YOUR INSTRUCTIONS:
Count every line in the data below that includes "pixel", and give only the result.

Items from a data source
((
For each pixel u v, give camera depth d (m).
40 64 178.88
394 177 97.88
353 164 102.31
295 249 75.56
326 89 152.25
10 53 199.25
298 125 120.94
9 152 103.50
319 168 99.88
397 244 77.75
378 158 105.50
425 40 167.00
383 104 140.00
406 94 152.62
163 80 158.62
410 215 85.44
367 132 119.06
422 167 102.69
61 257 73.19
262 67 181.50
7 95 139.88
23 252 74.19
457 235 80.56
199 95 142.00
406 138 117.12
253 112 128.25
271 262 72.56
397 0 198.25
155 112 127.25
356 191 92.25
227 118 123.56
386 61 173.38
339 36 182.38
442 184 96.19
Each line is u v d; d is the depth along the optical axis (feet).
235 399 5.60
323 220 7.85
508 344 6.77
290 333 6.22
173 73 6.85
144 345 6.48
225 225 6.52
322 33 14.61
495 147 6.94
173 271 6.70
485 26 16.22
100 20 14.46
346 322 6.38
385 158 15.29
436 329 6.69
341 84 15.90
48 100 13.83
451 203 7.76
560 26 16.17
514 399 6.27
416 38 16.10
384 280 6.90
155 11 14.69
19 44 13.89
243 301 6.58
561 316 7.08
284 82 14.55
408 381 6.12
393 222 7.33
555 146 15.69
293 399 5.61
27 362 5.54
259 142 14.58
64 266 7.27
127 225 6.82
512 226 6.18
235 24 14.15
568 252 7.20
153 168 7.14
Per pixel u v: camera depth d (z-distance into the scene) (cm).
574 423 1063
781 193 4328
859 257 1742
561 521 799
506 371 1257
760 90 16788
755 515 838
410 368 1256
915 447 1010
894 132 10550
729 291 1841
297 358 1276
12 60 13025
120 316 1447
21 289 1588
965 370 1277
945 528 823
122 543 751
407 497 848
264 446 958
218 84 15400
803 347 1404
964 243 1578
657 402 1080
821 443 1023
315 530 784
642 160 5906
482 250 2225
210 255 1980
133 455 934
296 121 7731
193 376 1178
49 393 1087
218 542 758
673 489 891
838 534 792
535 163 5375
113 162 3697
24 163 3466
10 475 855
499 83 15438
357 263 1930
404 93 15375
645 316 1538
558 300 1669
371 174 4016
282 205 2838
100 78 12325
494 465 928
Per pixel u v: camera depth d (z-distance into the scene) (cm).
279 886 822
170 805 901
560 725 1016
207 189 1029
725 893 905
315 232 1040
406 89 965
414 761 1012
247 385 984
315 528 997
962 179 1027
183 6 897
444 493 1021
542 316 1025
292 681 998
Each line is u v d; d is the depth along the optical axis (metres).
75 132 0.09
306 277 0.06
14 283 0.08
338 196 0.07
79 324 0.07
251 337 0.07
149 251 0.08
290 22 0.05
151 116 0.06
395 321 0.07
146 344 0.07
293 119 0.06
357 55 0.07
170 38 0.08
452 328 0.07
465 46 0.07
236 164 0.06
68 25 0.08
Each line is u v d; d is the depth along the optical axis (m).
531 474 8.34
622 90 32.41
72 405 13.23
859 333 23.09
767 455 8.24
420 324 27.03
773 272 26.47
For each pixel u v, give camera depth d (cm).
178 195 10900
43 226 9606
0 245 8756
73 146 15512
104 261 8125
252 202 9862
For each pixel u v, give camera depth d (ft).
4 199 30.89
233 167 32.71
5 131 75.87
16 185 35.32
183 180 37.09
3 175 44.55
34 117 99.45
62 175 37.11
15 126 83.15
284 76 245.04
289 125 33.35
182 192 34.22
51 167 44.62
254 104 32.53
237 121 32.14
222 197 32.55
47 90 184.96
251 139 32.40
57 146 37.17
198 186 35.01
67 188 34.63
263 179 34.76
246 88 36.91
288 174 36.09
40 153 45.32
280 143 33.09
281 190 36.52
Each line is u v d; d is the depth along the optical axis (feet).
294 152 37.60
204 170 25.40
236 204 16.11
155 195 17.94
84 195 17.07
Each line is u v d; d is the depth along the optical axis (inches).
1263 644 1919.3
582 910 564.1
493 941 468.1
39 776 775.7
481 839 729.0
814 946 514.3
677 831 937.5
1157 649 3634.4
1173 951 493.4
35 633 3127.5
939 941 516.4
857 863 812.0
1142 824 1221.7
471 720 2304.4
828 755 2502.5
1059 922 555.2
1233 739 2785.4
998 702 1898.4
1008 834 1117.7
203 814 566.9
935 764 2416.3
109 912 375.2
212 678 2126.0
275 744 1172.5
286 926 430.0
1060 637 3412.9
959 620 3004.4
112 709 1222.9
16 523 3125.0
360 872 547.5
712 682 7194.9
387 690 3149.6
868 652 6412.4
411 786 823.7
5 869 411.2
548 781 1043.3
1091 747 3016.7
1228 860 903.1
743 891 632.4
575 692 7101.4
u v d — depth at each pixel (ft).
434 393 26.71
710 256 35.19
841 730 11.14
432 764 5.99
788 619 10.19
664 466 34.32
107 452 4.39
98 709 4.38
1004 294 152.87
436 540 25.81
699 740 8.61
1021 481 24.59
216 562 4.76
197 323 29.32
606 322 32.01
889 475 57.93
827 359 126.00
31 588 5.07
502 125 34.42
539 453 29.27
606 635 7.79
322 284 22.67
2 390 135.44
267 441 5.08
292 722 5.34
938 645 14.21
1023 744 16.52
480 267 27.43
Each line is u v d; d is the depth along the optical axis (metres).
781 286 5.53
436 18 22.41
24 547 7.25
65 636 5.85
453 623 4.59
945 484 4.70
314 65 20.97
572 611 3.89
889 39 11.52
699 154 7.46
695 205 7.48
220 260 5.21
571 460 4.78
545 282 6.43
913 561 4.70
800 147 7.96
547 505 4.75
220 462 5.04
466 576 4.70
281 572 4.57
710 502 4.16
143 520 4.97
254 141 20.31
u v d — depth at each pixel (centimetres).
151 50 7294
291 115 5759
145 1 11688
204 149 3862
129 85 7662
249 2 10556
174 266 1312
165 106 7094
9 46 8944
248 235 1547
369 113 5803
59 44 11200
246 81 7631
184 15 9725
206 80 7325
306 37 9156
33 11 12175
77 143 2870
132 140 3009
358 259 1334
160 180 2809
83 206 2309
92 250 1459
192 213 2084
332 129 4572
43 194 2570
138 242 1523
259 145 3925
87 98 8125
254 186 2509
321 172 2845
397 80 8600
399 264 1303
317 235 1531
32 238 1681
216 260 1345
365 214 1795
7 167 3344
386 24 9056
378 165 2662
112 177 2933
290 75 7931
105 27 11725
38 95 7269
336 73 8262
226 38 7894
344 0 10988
))
TASK OUTPUT:
7